Later, on the low-sparking, ghostly lament of Ribs, Lorde referenced the Broken Social Scene – "Lover's Spit on repeat" – and sounded like a shadowy Stars. "And I've never felt more alone; it feels so scary, getting old."

Lorde's voice is smoky, rich, and level – vocal acrobatics are not for her. In fact, no acrobatics are for her. In a fairly prim black dress, the picture-perfect artist stayed mostly at centre stage, backed by a keyboardist who often provided moody bass lines and a percussionist who embellished heavy electronic drumbeats with clanks and tinnier snaps. Background vocals were ghostly, layered tapes of Lorde's own harmonizing.

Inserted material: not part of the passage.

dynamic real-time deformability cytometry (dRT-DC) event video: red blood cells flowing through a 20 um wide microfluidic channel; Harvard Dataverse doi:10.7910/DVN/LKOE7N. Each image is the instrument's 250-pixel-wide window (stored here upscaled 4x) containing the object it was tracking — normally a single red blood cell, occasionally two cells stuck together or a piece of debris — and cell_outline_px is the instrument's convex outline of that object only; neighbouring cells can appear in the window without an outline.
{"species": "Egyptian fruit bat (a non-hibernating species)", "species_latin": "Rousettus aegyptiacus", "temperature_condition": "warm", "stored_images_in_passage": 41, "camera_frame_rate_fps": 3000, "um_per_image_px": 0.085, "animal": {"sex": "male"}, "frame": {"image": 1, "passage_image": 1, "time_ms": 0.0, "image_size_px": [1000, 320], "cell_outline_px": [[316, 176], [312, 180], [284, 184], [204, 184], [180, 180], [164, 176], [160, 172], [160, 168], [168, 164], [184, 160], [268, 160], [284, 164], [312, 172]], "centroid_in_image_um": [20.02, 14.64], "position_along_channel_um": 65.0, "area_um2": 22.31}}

At times, she would move her shoulders and arms in a quick, jolted manner to the sharpest beats. No one in the sold-out audience ever flinched. Girls shrieked on occasion, while one man made strange cheering woofs. "Is that a Canadian thing," the singer asked of him, sincerely. "Is it a hockey thing?" No, it is a rube thing.

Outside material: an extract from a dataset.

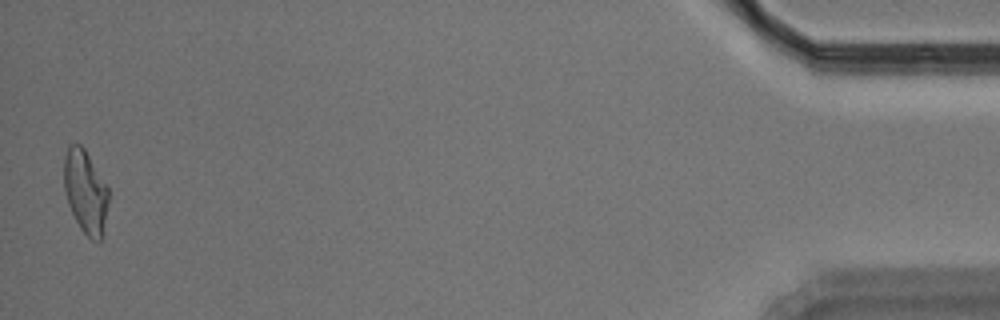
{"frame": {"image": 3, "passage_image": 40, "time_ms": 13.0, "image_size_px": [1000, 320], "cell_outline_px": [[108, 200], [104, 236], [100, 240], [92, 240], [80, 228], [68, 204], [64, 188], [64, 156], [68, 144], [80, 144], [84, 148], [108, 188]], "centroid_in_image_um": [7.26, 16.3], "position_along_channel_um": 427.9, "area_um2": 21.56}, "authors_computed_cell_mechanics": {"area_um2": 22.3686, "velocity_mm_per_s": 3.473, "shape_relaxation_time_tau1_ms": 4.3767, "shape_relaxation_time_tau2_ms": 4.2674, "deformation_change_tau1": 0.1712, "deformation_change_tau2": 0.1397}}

On Bravado, Lorde sang that she was "raised up to be admired, to be noticed." The story goes that she began writing songs at age 12. Talent-show success happened eventually, and, after being signed by Universal, she began working with songwriter-producer Joel Little. Released this spring, The Love Club EP featured the hit single Royals, which is also part of her just-out debut album Pure Heroine.

The shimmering, catchy Royals offers another side to Lorde's lyrical mindset. It's about reconciling her small-town situation with the audacious lifestyles of the bling-music elite, with their time-piece diamonds, jet planes and islands, and tigers on gold leashes. "We don't care, we're not caught up in your love affair," she sang, probably referring to power couple Jay Z and Beyoncé.

Royals, currently the one of the world's most popular songs, could have been offered in a more outgoing manner. But the barely lit Lorde and her two sidemen stuck to the script, keeping things close to the ground.

Much like Lana Del Rey, whose mystique (like Lorde's) was carefully cultivated, Lorde's music is cool-headed, moody and often reveals a taste for hip-hop. A four-to-the-floor dance beat was occasionally employed, as was the case on a cover of Kanye West's Hold My Liquor, but it's not a formula.

I think Karg would have been a fan: One of her sardonic 22 steps on how not to kowtow involves hipsters "singing sombre songs that no one understands … including themselves." Lorde's songs are sombre, but they are clear and reasoned. She doesn't strive to be cool or uncool – she's her own herd, not unconforming like the rest of the crowd. And, at the moment, she rules.